Dans le journal Uniterre de janvier (p. 6), nous vous avions parlé de l'initiative cantonale fribourgeoise lancée par Jean Bertschi au printemps dernier concernant la gestion des volumes et des prix de la production laitière. Où en sommes nous aujoud'hui ?
Nous étions tout contents de vous annoncer que le décret proposé par le Conseil d’Etat fribourgeois allait être voté au Grand Conseil le 9 février. Suite à quoi, le décret serait transmis à l’Assemblée Fédérale. Pour rappel, il chargeait le Conseil Fédéral de « rendre obligatoire, à tous les échelons de l’achat et de la vente de lait cru, un contrat type, conformément à l’article 37 de la loi fédérale sur l’agriculture (Lagr ; RS 910.1) avec un engagement irrévocable d’au moins 12 mois sur les quantités et leur répartition dans les différents segments de valorisation et des prix fixés pour au moins 6 mois. » Rebondissement honteux entre le projet du Conseil d’Etat et le texte soumis à votation, les députés sont finalement revenus sur les délais et ont voté ce jeudi 9 février « un engagement irrévocable d’au moins 12 6 mois sur les quantités et leur répartition dans les différents segments de valorisation et des prix fixés pour au moins 6 3 mois. »

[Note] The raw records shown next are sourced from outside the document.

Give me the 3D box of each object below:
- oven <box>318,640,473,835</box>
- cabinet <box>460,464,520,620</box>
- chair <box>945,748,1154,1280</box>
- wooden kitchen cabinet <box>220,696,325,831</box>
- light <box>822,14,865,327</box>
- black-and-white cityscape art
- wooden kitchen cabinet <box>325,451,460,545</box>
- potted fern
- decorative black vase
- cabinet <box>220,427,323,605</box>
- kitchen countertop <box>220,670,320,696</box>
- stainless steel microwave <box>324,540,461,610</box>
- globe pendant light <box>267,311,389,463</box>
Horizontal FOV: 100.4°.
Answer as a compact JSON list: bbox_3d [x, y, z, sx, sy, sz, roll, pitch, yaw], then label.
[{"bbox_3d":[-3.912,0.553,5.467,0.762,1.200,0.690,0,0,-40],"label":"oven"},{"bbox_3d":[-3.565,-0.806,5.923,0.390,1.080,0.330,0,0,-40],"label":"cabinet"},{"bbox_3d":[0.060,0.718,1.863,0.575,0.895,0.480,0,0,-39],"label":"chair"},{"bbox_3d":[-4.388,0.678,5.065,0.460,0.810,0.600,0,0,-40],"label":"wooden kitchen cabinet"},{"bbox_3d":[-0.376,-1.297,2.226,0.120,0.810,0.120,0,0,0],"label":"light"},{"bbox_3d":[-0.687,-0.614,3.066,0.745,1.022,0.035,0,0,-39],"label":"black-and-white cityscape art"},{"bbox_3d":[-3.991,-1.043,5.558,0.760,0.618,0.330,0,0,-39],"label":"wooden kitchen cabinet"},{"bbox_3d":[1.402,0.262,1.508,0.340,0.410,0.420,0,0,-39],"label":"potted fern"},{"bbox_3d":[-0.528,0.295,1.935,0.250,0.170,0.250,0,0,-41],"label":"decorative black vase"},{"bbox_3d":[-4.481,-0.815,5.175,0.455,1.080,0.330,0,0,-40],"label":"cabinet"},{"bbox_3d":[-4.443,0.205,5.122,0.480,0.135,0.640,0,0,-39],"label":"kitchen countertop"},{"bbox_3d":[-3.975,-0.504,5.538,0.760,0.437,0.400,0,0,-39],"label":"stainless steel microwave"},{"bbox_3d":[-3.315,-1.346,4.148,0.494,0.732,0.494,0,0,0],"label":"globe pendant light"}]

En découvrant cette supercherie ce fameux jeudi, nous étions tous outrés et incrédules!
Ci-après, la réaction de Valentina, qui vient du fond du coeur :
« Mais qui dirige Fribourg ?
L’industrie laitière est à la barre, les élus sont-ils encore maîtres en terre fribourgeoise ?
La sous-signée sent les vibrations de son ancêtre Catillon1 traverser tout son corps. Sommes-nous revenus au temps des baillis ?
Après la pièce de théâtre que le Grand Conseil fribourgeois nous a présenté, nous pouvons le craindre.
Acte 1. M. Bertschi, député UDC au Grand Conseil dépose au printemps 2016 une motion sur la question des contrats laitiers. Son objectif : que le secteur laitier respecte les contrats annuels fixant des quantités et garantisse le prix pour au moins six mois. Sa motion est de qualité.
Acte 2. Le Conseil d’Etat, dans sa grande sagesse, estime que la motion est de bonne teneur et rédige une proposition de Décret « copié-collé » qui est renvoyée en commission pour étude et qui devrait par la suite se transformer en initiative cantonale adressée au Conseil fédéral.
Acte 3. Ladite commission, largement dominée par des députés paysans maîtrisant le dossier, retravaille le texte et le résultat de leurs travaux est publié sur le site internet du Grand Conseil. Par un tour de passe-passe inexpliqué, le Décret ne demande plus qu’un contrat de minimum 6 mois et des prix fixes sur 3 mois. En raison de quelles forces extérieures ces députés ont-ils tourné leur veste pour raboter un texte qui se voulait enfin ambitieux et une lueur d’espoir pour les paysans ? Par qui les députés paysans se sont-ils fait bluffer à un tel point, eux qui sont sensés connaître le sujet et les réalités dramatiques du terrain et qui tenaient en main un texte déjà soutenu par le Conseil d’Etat et qui avait toutes les chances de passer dans sa forme initiale la rampe du plénum? à vous d’y répondre chers paysans...
Acte 4. Le décret est discuté et voté en plénière. Plusieurs députés de droite et de gauche sont avertis par avance par Uniterre que ce rabotage découvert sur internet était un risque qui pourrait même influencer à l’avenir la loi fédérale qui exige elle des contrats de 12 mois. Ils sont encouragés à demander lors des débats en plénière de revenir au texte du député Bertschi. Las. Seule la gauche semble tenter de résister à la pression de l’industrie en faisant plusieurs interpellations en plénière.
Morale : Comme quoi, quand une idée est bonne, même de droite, elle peut être défendue par la gauche, pour le bien des paysans. (cf. édito) »
Quoi qu’il en soit, afin que cette initiative cantonale ait du poids, nous avons besoin d’autres cantons. Pour cela, Uniterre a envoyé un courrier aux Conseillers d’Etat des autres cantons romands pour les rendre attentifs à la démarche lancée par le Canton de Fribourg sur la base des 12 mois et des 6 mois, avant ce rebondissement. Maintenant, il faut que d’autres cantons déposent une initative similaire sur la base du texte initial, afin de tenter de redonner un peu de stabilité et de sécurité aux producteurs de lait.
La même démarche a été lancée en Suisse alémanique. Affaire à suivre donc !
Berthe Darras et Valentina Hemmeler Maïga
article paru dans le Journal d’Uniterre de février 2017
1 Catillon, Catherine Repond, est la dernière femme de Suisse romande à avoir été brûlée après avoir été jugée comme sorcière.